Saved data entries
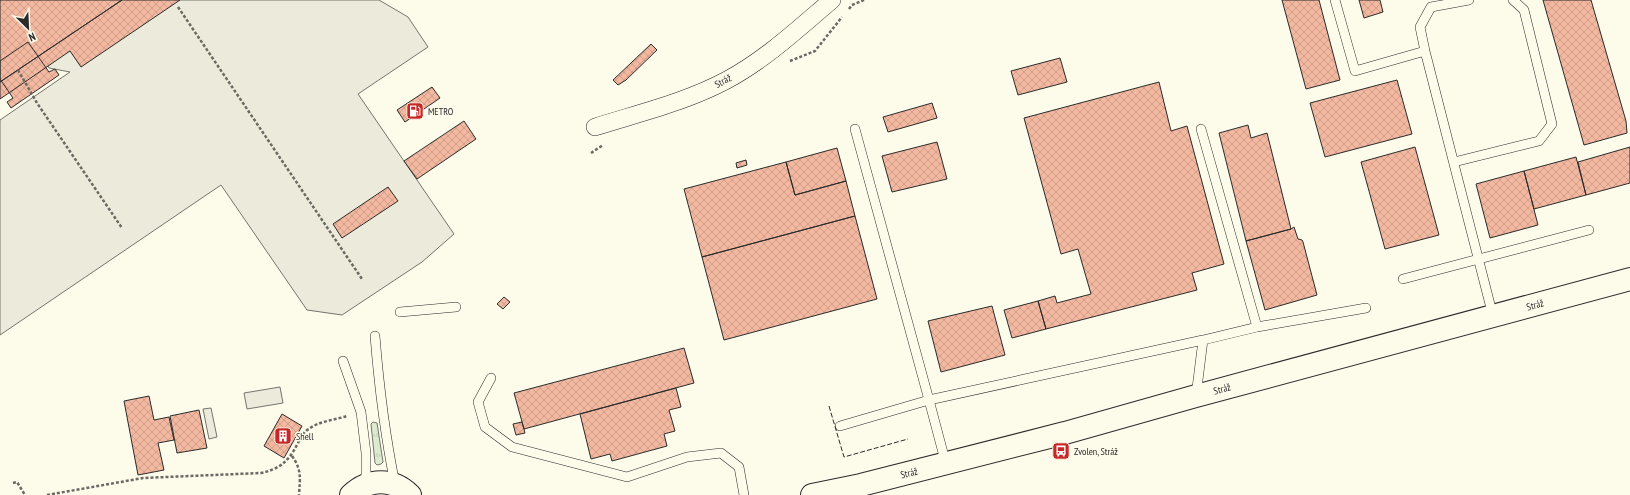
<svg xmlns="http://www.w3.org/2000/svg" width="1630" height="495" viewBox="0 0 1630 495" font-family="'PT Sans Narrow',sans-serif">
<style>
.grass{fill:url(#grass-tufts);stroke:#74746e}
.parking{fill:#eceadb;stroke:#74746e}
.building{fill:url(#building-cross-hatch);stroke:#2b2b2b}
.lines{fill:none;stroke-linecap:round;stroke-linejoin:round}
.lane-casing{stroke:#2b2b2b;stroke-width:10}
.street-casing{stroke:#2b2b2b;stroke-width:18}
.secondary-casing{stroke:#2b2b2b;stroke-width:24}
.path{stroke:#6a6964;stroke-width:2.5;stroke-dasharray:3 2;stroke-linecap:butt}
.lane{stroke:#fdfbea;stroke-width:9}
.street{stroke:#fdfbea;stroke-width:17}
.secondary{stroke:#fdfbea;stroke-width:22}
.fence{stroke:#2b2b2b;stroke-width:1;stroke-dasharray:5 2;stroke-linecap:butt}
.labels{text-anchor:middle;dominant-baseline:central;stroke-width:3;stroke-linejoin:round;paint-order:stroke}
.street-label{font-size:10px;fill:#2b2b2b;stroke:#fdfbea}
.poi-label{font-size:10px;fill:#2b2b2b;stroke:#fdfbea;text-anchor:start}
</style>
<defs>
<pattern id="grass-tufts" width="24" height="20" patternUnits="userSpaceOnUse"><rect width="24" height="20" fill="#deebd1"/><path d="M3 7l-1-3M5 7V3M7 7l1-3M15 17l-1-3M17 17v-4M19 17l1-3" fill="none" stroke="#bfcab4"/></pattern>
<pattern id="building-cross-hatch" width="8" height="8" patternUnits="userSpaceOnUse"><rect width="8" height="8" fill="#f2b8a0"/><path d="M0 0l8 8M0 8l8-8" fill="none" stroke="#d09e8a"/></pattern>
</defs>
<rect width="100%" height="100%" fill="#fdfbea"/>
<path class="grass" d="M373 422 377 423 383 462 381 464 377 465 375 463 371 424Z"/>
<path class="parking" d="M138 0H379L408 17 428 47 358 94 454 234 422 262 342 315 307 310 221 185 0 335V120L70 72 49 68 47 64Z
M280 387 283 403 247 409 244 393Z
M211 408 217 437 209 439 203 409Z"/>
<path class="building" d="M0 0H122L0 82Z
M122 0H180L81 67 70 51 0 99V82Z
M1282 0H1319L1340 80 1306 89Z
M1359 0H1380L1383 12 1364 18Z
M1543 0H1591L1626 121 1627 133 1584 145Z
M28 42 49 72 55 69 59 75 11 108 7 102 13 98 0 79V61Z
M651 44 657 50 626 80 618 85 613 80Z
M1060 58 1067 82 1018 95 1011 71Z
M1397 80 1412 134 1325 157 1310 103Z
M1159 82 1171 131 1187 126 1224 264 1192 273 1197 290 1046 329 1038 301 1055 296 1057 303 1091 294 1078 249 1061 254 1024 118Z
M432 87 440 98 405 122 397 110Z
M932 103 937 118 888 132 883 117Z
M464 121 476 139 417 179 404 161Z
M1248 125 1251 138 1267 133 1291 229 1246 241 1219 133Z
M937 142 947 179 892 192 882 156Z
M1415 147 1439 235 1385 249 1361 162Z
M1630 147V183L1586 195 1578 162Z
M837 148 846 181 795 195 786 162Z
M1576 157 1586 195 1534 209 1524 171Z
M746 160 747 165 737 168 736 163Z
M786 162 795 195 846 181 855 216 702 257 684 189Z
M1524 171 1538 225 1490 238 1476 184Z
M388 187 398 201 342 238 333 224Z
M855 216 877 299 724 340 702 257Z
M1294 227 1298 239 1302 240 1303 242 1317 295 1265 310 1246 241 1291 229Z
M504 297 510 302 503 309 497 304Z
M1038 301 1046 329 1012 338 1004 310Z
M992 306 1005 355 941 372 928 321Z
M684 348 694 383 524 429 514 393Z
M676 388 681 407 669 410 675 431 664 434 667 446 612 461 610 454 591 459 580 414Z
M149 396 154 420 169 417 174 440 158 443 164 470 138 475 124 401Z
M199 410 207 448 177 453 170 416Z
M282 414 302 426 284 458 264 446Z
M522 422 525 433 516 435 513 424Z"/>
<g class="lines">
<defs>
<path id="lane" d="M1335 0 1355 71 1425 51
M1469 0 1431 7 1420 27 1425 51 1493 316
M1201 129 1257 327
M1454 162 1539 141 1552 124 1524 10 1513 0
M1403 279 1589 230
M400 312 456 307
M375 336C379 386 385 435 395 484
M1203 340 1257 327 1366 308
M343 361 361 412 366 453V485
M491 378 478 402 485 427 512 447 627 477 687 457 721 453 739 467 744 495
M840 426 929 400 855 129
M946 464 929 400 1203 340 1196 396"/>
<path id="street" d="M595 127C639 113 686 102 727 80 766 59 799 28 832 0"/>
<path id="secondary" d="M351 495C369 478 393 478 410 495
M812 495 861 485 1065 433 1196 396 1630 279"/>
</defs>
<use href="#lane" class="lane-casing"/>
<use href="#street" class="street-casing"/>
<use href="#secondary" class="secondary-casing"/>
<path class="path" d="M178 7 362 279
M849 9 852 5 864 0
M790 61 815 51 842 17
M18 70 37 103 122 228
M591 153 603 145
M292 456C302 470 300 478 299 495
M13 483 17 482 25 495
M47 495 143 478 261 473C280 469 289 461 298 443 301 438 303 432 309 429 319 421 335 420 347 416"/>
<use href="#lane" class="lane"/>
<use href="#street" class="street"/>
<use href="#secondary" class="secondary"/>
<path class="fence" d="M829 406 844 457 908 439"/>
</g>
<defs>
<symbol id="fuel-square" viewBox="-11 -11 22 22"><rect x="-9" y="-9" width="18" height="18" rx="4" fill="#c62828" stroke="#fdfbea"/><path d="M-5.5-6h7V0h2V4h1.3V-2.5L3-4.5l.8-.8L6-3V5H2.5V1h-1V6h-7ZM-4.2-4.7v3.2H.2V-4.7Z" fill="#fff"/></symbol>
<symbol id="building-square" viewBox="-11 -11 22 22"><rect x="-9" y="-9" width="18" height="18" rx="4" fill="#c62828" stroke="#fdfbea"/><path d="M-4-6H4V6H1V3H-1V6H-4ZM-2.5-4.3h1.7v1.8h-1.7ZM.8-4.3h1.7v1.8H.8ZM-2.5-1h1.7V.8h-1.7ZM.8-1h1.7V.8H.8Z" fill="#fff"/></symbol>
<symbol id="bus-square" viewBox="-11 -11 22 22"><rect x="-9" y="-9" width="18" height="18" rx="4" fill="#c62828" stroke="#fdfbea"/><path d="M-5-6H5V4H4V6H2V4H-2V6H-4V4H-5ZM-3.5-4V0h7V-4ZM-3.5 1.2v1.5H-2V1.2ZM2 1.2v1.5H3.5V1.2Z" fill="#fff"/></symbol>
</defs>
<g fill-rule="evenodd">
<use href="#fuel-square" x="405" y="101" width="20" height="20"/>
<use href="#building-square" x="273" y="426" width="20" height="20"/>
<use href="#bus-square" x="1051" y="441" width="20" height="20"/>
</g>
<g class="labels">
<g class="street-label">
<text transform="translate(723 81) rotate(-28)">Stráž</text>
<text transform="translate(1535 305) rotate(-15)">Stráž</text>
<text transform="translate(1222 389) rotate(-15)">Stráž</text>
<text transform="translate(909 473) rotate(-14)">Stráž</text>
</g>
<g class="poi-label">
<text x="428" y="111">METRO</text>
<text x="296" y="436">Shell</text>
<text x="1074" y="451">Zvolen, Stráž</text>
</g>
</g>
<g transform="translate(28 28) rotate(156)" stroke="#fdfbea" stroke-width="3" paint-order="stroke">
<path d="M0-3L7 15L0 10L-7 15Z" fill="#2b2b2b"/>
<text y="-6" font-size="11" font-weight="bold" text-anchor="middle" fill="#2b2b2b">N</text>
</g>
</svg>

### Exercise directions
Your answer should be the lines of the records that include the word "casing".

### Written reply
.lane-casing{stroke:#2b2b2b;stroke-width:10}
.street-casing{stroke:#2b2b2b;stroke-width:18}
.secondary-casing{stroke:#2b2b2b;stroke-width:24}
<use href="#lane" class="lane-casing"/>
<use href="#street" class="street-casing"/>
<use href="#secondary" class="secondary-casing"/>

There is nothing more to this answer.